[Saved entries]
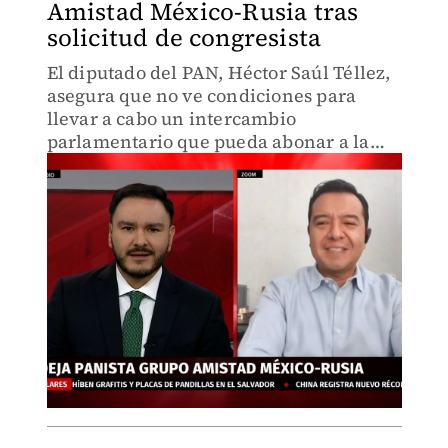
Amistad México-Rusia tras
solicitud de congresista
El diputado del PAN, Héctor Saúl Téllez,
asegura que no ve condiciones para
llevar a cabo un intercambio
parlamentario que pueda abonar a la
paz.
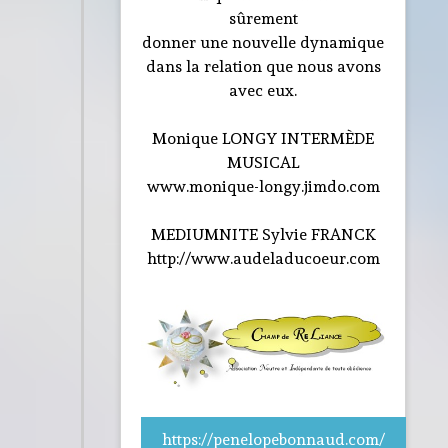
sûrement
donner une nouvelle dynamique
dans la relation que nous avons
avec eux.
Monique LONGY INTERMÈDE
MUSICAL
www.monique-longy.jimdo.com
MEDIUMNITE Sylvie FRANCK
http://www.audeladucoeur.com
https://penelopebonnaud.com/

Exercise instructions
Start at the top of the entries and repeat each line exactly, ending at the line that contains "donner une nouvelle dynamique". Pictures are not part of the copy.

Solution
Amistad México-Rusia tras
solicitud de congresista
El diputado del PAN, Héctor Saúl Téllez,
asegura que no ve condiciones para
llevar a cabo un intercambio
parlamentario que pueda abonar a la
paz.
sûrement
donner une nouvelle dynamique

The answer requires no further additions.